Othello is a Moorish general who has saved Venice and who is now based on the exotic island of Cyprus. Here is a man who, despite his 'alien' origins, is hailed as the saviour of his community, a man who is universally loved and admired, except by his lieutenant, Iago. In Iago Shakespeare beats out with blacksmith rhythm one of his greatest creations, a man fired by jealousy, tempered by hatred, a man whose determination is hammered into shape and whose evil burns bright.
It is the nature of Shakespearean tragedy that the hero should plunge from the sublime heights to utter destitution, despair, and death. The cornerstone of Othello's triumph is his lady, Desdemona. Winning her hand, securing her devotion is his greatest achievement and elevates him to unimagined happiness. Yet it this very foundation which Iago undermines with the seed of jealousy. As suspicion takes root, the whole edifice of Othello's world collapses about him.
'Othello' embodies Shakespeare's oft-repeated theme of love and duty as the mortar which binds society. It is Othello's tragedy that he should adulterate both, exposing them as weaknesses rather than strengths. Shakespeare took characterisation to a new level. His triumph is not only in his invigoration of the English language but in his ability to get inside the minds of his characters long before psychology became the lingua franca of literature. Shakespeare's characters breathe, their dilemmas and tragedies are painfully human.
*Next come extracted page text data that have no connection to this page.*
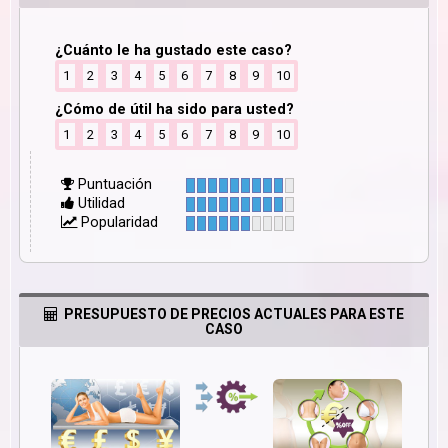
¿Cuánto le ha gustado este caso?
1
2
3
4
5
6
7
8
9
10
¿Cómo de útil ha sido para usted?
1
2
3
4
5
6
7
8
9
10
Puntuación
Utilidad
Popularidad
PRESUPUESTO DE PRECIOS ACTUALES PARA ESTE
CASO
There are many published editions of the play available - your choice may reflect your pocket, it may more likely reflect your need to study for school or college. It's worth contrasting the various popular editions available and considering which most adequately meets your needs.
The Heinemann edition is aimed at 'A' level students in the UK. It offers page by page notes on the text plus an overview of what is happening on stage to give you an insight into this as an active dramatic production, not simply words on a page. It's well laid out, well produced, well printed, making the text easy to follow. There are questions posed about the drama and characters, providing stimulating material for teaching and learning in groups, or for individual thought. There's a significant section at the rear of the book exploring themes and the major questions in the play, leading the student into a deeper awareness of language, setting, characterisation and drama. Designed emphatically for 'A' level students, it will nevertheless prove useful for first year at university (and possibly beyond), thanks to its ability to generate ideas and questions.
My first choice, however, for any student or anyone seeking a sound understanding of the play, is the Arden edition. It provides the most extensive notes, offers insights into the play and its performance, explores the dynamics of its characters, and offers you an excellent appreciation of the text. The textual notes are comprehensive and readily comprehensible. They are included on the same page as the text - text at the top, notes at the bottom - and make it easy to follow the meaning of the dialogue. Add to this good quality paper and printing, and you have a robust edition and an exciting resource for the student.
The Penguin Shakespeare edition offers an excellent introduction - 70 pages of analysis of the play's themes and dynamics. Well worth reading by any student. A small, pocket-sized edition, it's portable. However, the notes on the text, while excellent, are confined to the back of the book - you have to keep turning back to refer to them. Note, there are three Penguin edition available. The Penguin Shakespeare is more up-to-date than the New Penguin Shakespeare, and the Penguin Popular Classics simply delivers the text of the play with little or nothing in the way of notes.
The New Cambridge Shakespeare is a sophisticated resource - it provides a dynamic Introduction, analysing the play and providing the sort of intellectual baseline sixth form and first year university students need. It offers further analysis at the end of the play. The text is beautifully printed, with tight little notes at the foot of each page (you may find you need glasses, however). An edition to be recommended.
The Cambridge School Shakespeare provides ideas for groupwork and class analysis of text and themes, and must provide teachers with an excellent practical resource. The text appears on the right hand page, notes and commentary on the left - making it very accessible and readable. There is also a quality feel to the paper and printing.
The Longman's School Shakespeare also provides notes on the left hand page, text on the right. The text is, perhaps, better presented than the Cambridge 'School' edition - it is slightly more expansive and lucid. The notes, however, don't feel as robust as in the Cambridge edition - they're more limited and less comprehensive.
The Oxford School Shakespeare is, I feel, the weakest of the 'school' editions. I didn't find it as dynamic or thought-provoking as the others. It provides a brief synopsis, a scene by scene analysis, and some useful notes. But text and notes run together on the same page, giving it a congested, claustrophobic feel which I found disconcerting.
For school work, I'd go for the Cambridge, Heinemann or Longman's, for the keen student, the Arden edition is top, followed by the New Cambridge. If you're studying the play, it's worth collaborating with your fellow students - you each acquire a different edition of the text, then you can compare and contrast the notes and commentaries.